¡QUEREMOS VER, SANGRE CORRER!

por Cristóbal Bellolio (publicada en Las Últimas Noticias del 30 de noviembre de 2014)

El primero fue en Agustinas con Bandera. El segundo en Lyon con Providencia. En menos de una semana, dos auténticos ajusticiamientos públicos se han producido en la capital. Gente de a pié que se encabrona al ser testigo de robos flagrantes y espontáneamente se moviliza para linchar al delincuente. ¿Es ésta una actitud moralmente justificable?

Los defensores de esta forma ancestral de autotutela popular sostienen que la justicia formal no hace la pega. Que los patos malos entran y salen por la puerta giratoria. Que la norma suele ser la impunidad y las personas honestas se llevan la peor parte viviendo en un clima de inseguridad. Y que por lo tanto es natural y comprensible que las víctimas quieran propinarle su merecido a los victimarios cuando tienen la ocasión. En efecto, no es difícil empatizar con la rabia de los transeúntes que vieron con sus propios ojos a un anciano con un cuchillo al cuello en pleno centro de Santiago. Hasta dan ganas de pegarle un par de palmazos al mocoso.

Datos proporcionados:
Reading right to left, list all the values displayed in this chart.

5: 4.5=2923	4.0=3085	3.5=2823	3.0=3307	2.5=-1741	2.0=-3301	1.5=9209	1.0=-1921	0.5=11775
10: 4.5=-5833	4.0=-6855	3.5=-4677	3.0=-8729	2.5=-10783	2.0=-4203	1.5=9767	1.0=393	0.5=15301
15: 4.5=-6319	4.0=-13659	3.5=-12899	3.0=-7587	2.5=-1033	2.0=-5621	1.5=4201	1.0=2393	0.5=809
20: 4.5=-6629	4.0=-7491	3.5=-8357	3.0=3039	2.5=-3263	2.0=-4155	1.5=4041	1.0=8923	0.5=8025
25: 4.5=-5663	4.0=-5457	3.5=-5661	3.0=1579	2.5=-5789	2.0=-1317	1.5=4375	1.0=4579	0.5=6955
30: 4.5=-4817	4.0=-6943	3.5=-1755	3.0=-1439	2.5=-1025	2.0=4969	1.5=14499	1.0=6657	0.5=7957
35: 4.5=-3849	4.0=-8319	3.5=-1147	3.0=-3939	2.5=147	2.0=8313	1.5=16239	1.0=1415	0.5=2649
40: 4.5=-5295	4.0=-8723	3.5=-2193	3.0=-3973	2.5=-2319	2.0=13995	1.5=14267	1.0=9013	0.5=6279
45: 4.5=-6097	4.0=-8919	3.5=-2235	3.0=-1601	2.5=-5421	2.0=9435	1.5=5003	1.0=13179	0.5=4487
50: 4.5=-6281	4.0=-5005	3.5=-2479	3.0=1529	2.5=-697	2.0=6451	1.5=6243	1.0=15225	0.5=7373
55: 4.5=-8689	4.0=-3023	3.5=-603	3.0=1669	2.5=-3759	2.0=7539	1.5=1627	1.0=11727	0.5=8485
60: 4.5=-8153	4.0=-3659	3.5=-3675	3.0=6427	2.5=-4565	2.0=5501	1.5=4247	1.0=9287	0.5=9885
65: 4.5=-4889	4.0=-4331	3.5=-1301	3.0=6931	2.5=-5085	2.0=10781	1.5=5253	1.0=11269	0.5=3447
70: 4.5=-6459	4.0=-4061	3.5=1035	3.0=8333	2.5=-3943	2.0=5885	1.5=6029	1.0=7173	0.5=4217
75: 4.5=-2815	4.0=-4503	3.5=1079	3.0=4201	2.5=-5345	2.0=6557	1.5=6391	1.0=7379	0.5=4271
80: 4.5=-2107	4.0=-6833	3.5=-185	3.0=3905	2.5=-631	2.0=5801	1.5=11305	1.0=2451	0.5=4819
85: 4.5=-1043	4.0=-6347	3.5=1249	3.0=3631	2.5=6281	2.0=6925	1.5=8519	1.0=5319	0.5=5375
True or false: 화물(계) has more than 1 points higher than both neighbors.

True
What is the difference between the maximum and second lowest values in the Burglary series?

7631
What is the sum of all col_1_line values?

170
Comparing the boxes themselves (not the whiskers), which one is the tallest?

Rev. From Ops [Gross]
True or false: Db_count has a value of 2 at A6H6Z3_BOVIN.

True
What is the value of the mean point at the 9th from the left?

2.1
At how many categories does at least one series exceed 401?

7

Tareas por hacer:
1. Por favor, cita el fragmento de la columna sobre los linchamientos que empieza con "por Cristóbal Bellolio" y continúa hasta "actitud moralmente justificable?".
2. Enumera todos los nombres propios de lugares que aparecen en la columna sobre los linchamientos.

Respuestas por punto:
1.
por Cristóbal Bellolio (publicada en Las Últimas Noticias del 30 de noviembre de 2014)

El primero fue en Agustinas con Bandera. El segundo en Lyon con Providencia. En menos de una semana, dos auténticos ajusticiamientos públicos se han producido en la capital. Gente de a pié que se encabrona al ser testigo de robos flagrantes y espontáneamente se moviliza para linchar al delincuente. ¿Es ésta una actitud moralmente justificable?

2. Agustinas, Bandera, Lyon, Providencia, Santiago